By the time I get out of the water, I’m inwardly cursing myself. People I know I could have gone faster than are already out on the bike.
“Don’t panic. Don’t rush,” I tell myself as I jam on my socks and shoes. “Put on sunscreen.”
The bike. Climbing up and hitting sand, sand and more sand. Trying to keep it steady, pass people. Not sure what my heart rate should be. Not sure how much I need to drink. I just know I need to drink. Water bottles on the MTB are not the easiest thing for me yet, and it’s something I need to work on, but for now, I know I need to do what I can and slam as much as possible.
Drink, drink, drink. Pedal, pedal, pedal. I’m picking people off, doing reasonably well, feeling pretty good. And then, we’re stopping.
A girl needed to be airlifted out, and we were stopped as the helicopter tried to land (it couldn’t). So, there went about 10 minutes, maybe more, of standing around, gossiping with fellow riders, debating how much to drink for the last seven miles of the race.

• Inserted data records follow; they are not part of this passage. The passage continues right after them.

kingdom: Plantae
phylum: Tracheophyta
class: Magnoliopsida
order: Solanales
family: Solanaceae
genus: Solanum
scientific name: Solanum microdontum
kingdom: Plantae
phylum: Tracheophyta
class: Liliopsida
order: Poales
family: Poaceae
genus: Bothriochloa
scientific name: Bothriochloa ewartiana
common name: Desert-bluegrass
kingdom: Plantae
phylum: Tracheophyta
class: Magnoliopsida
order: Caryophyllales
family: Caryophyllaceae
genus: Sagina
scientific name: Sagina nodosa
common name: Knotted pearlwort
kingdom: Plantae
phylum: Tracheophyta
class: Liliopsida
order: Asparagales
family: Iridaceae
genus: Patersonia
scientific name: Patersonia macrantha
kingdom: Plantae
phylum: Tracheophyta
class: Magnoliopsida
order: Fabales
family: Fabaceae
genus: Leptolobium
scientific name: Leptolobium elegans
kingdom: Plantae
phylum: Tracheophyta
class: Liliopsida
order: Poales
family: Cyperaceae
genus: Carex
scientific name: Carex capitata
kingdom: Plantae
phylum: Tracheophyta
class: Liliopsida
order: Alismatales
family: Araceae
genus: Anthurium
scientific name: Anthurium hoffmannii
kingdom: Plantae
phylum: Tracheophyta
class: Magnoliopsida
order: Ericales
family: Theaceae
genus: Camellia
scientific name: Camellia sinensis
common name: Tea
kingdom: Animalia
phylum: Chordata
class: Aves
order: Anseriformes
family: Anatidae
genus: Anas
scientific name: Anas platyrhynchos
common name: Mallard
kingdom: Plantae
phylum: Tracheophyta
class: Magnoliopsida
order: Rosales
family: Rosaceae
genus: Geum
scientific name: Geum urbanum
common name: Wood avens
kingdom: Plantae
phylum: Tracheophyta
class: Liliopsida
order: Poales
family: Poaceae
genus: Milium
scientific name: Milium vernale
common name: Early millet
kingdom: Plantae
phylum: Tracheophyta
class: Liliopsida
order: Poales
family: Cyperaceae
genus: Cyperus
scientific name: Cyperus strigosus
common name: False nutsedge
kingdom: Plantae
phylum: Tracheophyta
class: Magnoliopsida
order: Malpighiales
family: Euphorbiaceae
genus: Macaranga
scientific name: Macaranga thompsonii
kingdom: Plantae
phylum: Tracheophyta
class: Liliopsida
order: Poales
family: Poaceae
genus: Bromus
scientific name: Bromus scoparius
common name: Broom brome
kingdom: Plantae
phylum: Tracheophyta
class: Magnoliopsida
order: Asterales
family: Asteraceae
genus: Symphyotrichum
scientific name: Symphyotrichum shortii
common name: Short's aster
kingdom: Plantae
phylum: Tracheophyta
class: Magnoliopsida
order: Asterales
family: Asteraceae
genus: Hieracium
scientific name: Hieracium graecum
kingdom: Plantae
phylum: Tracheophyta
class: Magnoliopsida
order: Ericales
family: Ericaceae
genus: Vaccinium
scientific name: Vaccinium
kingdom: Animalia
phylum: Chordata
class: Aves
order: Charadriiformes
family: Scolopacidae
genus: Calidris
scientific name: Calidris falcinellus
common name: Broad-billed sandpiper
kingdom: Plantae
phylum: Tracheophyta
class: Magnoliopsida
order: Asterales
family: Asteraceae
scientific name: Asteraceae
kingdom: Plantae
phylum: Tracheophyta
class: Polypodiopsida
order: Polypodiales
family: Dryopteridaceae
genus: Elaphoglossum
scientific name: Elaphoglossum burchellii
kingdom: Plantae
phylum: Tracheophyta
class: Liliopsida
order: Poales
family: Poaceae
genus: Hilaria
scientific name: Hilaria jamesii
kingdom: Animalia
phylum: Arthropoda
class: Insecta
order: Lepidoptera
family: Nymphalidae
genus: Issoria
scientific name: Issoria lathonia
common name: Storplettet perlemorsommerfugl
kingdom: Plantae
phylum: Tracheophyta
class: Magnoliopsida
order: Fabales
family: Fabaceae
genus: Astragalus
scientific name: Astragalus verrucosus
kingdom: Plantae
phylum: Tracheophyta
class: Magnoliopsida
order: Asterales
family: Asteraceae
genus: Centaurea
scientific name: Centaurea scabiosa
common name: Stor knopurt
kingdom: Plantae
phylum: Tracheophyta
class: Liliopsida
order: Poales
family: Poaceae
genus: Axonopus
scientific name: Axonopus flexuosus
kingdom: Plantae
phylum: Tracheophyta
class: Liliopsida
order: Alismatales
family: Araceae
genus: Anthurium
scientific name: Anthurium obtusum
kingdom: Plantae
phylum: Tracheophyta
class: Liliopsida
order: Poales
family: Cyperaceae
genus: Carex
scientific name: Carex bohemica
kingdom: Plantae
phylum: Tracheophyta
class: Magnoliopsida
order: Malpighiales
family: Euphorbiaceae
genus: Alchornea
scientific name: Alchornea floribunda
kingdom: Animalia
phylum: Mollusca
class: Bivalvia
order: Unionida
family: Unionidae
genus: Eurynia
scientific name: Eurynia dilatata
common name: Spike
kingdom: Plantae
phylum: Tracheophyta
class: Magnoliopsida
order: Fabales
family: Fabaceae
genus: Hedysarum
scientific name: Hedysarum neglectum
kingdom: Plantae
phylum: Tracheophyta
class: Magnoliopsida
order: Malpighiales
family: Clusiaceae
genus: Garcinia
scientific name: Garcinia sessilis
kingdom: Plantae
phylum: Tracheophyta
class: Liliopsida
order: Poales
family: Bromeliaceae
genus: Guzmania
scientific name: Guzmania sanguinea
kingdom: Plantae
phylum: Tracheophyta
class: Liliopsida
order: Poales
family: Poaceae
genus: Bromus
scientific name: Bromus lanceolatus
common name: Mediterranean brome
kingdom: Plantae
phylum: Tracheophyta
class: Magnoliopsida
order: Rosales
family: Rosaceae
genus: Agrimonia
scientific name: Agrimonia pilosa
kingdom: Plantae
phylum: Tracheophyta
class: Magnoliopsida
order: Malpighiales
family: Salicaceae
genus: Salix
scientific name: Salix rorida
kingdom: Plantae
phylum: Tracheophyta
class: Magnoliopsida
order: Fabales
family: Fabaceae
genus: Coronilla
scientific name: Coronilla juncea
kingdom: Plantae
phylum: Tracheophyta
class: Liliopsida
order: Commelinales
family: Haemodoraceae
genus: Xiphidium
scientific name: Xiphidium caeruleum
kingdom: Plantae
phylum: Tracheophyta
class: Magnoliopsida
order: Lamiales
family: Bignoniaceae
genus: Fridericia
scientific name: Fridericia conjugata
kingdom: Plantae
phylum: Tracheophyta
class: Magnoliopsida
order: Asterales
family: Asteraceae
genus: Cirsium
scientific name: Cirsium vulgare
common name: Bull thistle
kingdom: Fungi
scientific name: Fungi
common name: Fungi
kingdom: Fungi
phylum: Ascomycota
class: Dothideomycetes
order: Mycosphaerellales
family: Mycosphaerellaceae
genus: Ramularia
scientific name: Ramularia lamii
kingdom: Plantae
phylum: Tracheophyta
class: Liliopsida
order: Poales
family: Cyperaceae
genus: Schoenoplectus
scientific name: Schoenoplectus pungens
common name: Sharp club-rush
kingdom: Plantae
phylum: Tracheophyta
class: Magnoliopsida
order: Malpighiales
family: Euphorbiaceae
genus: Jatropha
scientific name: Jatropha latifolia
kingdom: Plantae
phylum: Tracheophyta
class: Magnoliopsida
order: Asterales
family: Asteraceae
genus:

We were allowed to start up, but the pace was subdued. Seeing that, having time to let our heart rates drop, it was hard to get back in the racing mindset, and I don’t know that I did again. I hit sections that I knew and liked, and tried to use them to my advantage. The curving singletrack like I see in New England, passing people there. Hitting the pavement and trying to prepare myself for another six miles of desert running knowing that the placing I wanted was most likely out of reach. Since I was one of the first people stopped and wouldn’t have my time adjusted (acts of God don’t stop the clock in triathlon), I knew my already not spectacular race time was screwed.
Lacing up for the run, I felt good. Slamming water heading out of transition and onto the course, I was flying, feeling smooth and steady. About a half mile in though, my stomach started cramping and the sun felt like it was getting hotter. The pros were passing on their way back. I was getting disheartened and we were still climbing. But when I started seeing mile markers, I started feeling better. We’re at three miles already?
Some of the hills felt like bad jokes on the part of the race organizers. Surely they don’t think people can run up these, right? Or down these?
But they did, and we did. Rather, I ran when I could, walked fast when I couldn’t, and felt the clock tick, tick, tick.
Finally, last mile.
The most disheartening, unexcited finish I’ve had in I can’t remember how long.
But even feeling like crap, even feeling annoyed with myself and with my race, I felt good. As I was running, while I was in pain and angry at myself and the course, I was thinking. Planning what I needed to do for next time.
Anger and frustration are great motivators, it turns out.